Old Kingo Baba intends to collect that bounty, so he tries to recruit his old samurai comrade Kamata, a.k.a. “Jubei the Killer.” Already haunted by his past carnage, Kamata dearly wishes to keep his promise renouncing violence. Unfortunately, a disastrous harvest leaves him no other option to provide for his young son and daughter. Soon, Kamata and Baba are joined by Goro Sawada, an impulsive would-be outlaw, who also happens to be half Ainu (the indigenous people of Hokkaido and Sakhalin).
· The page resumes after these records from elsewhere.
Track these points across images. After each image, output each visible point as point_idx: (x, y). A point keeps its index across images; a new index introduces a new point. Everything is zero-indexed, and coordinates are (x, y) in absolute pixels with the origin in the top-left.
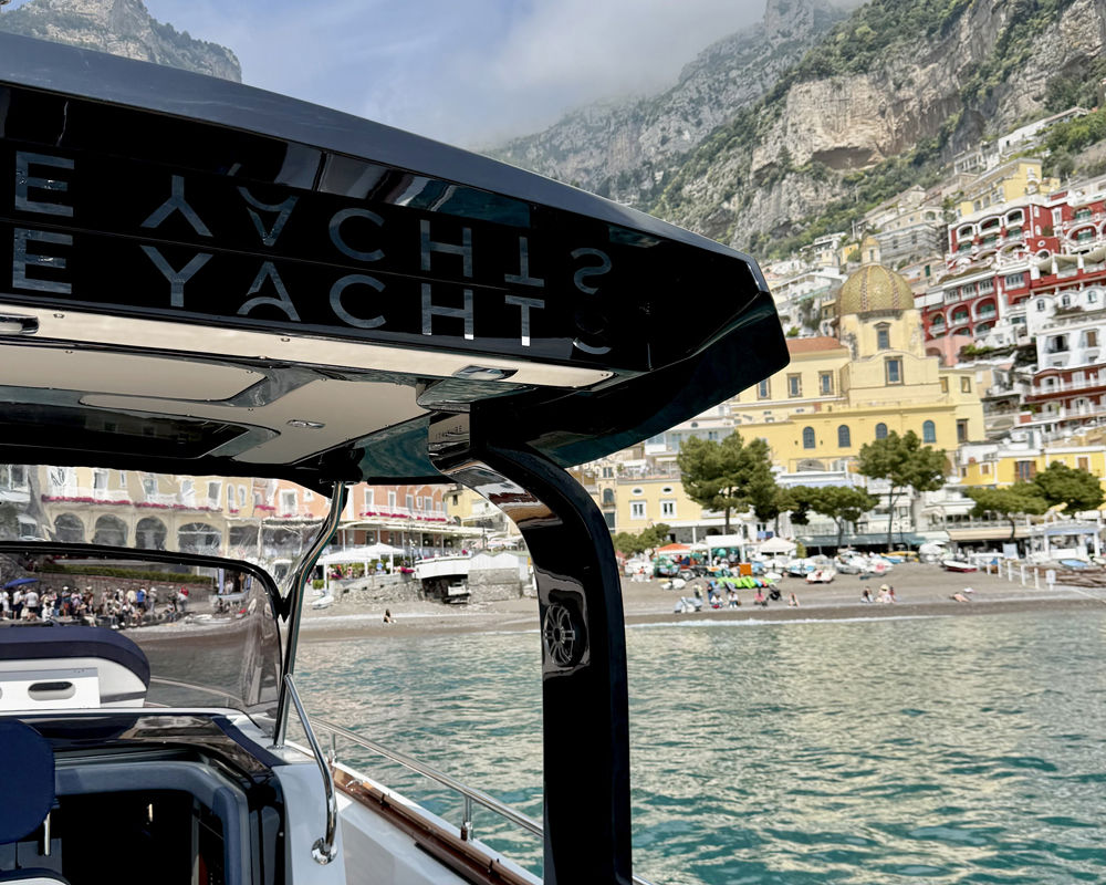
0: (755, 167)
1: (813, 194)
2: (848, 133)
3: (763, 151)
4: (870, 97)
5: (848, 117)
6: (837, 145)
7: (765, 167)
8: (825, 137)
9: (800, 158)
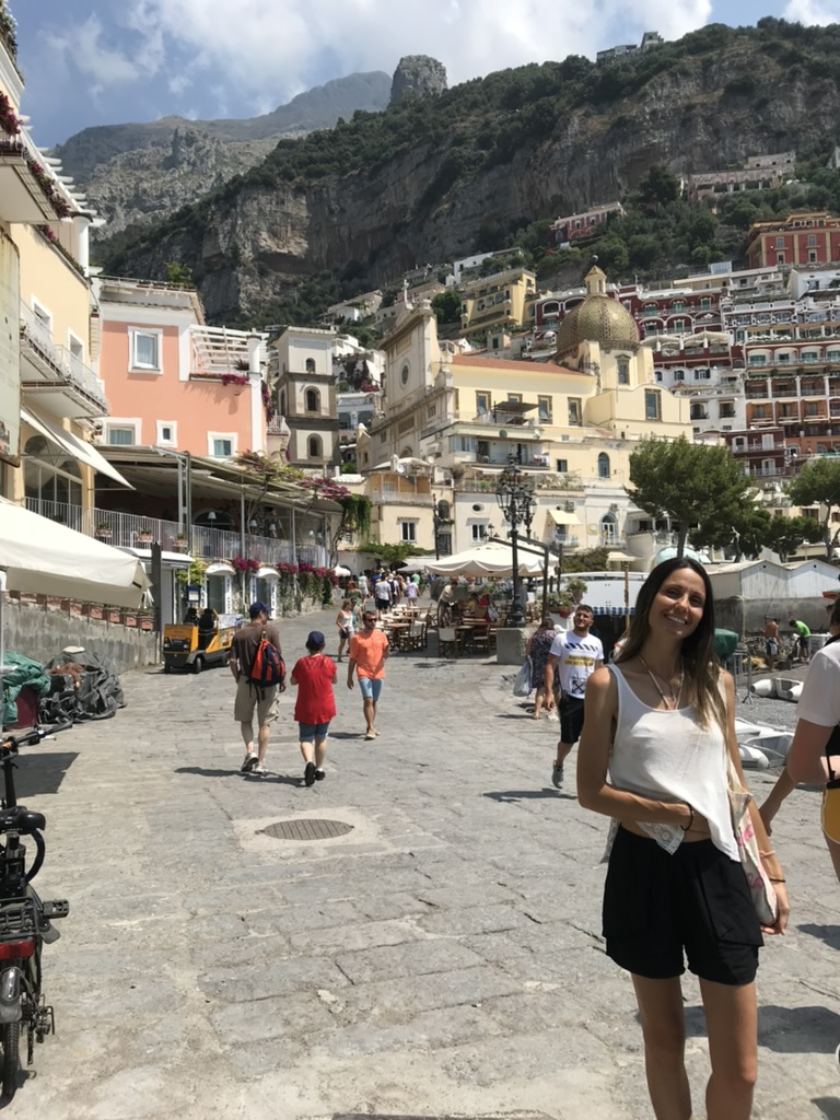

As it happens, Kamata’s late wife was also Ainu, giving the two men a distant kinship and a shared outage at the Meji government’s repression of Ainu customs.

Arguably, the Ainu element further deepens the Unforgiven story beyond the Eastwood’s revisionist critique of a violent, misogynistic American west. Closely paralleling the original, Lee’s adaptation perfectly fits within the rough and tumble early Meiji northern provinces, where many former Shogunate ronin sought refuge.

Ken Watanabe (who starred in Eastwood’s Letters from Iwo Jima) is impressively hard-nosed and world weary standing in for his former director. Akira Emoto’s nervous energy playing Baba is a bit of a departure from Morgan Freeman’s analog, but it works well in context. Koichi Sato is smoothly fierce in the Hackman mold and Shiori Kutsuna is devastating as the disfigured (but still beautiful) Natsume. Yet, it is evidently still hard to get the balance of exuberance and angst right for Sawada/the Schofield Kid.

Cinematographer Norimichi Kasamatsu gives the Hokkaido vistas the full John Ford treatment, while Lee invests the action sequences with a tragically operatic vibe. It is a gritty period production that represents a triumph return to the tradition of Jidaigeki films and westerns riffing and channeling each other. Frustratingly, it is also a reminder of how rare the contemporary western has become in Hollywood, even though Japanese cinema continues to find creative grist in its national history. Highly recommended for fans of moody westerns and samurai films, Unforgiven screens tomorrow (7/15) at the Japan Society as part of the 2014 Japan Cuts.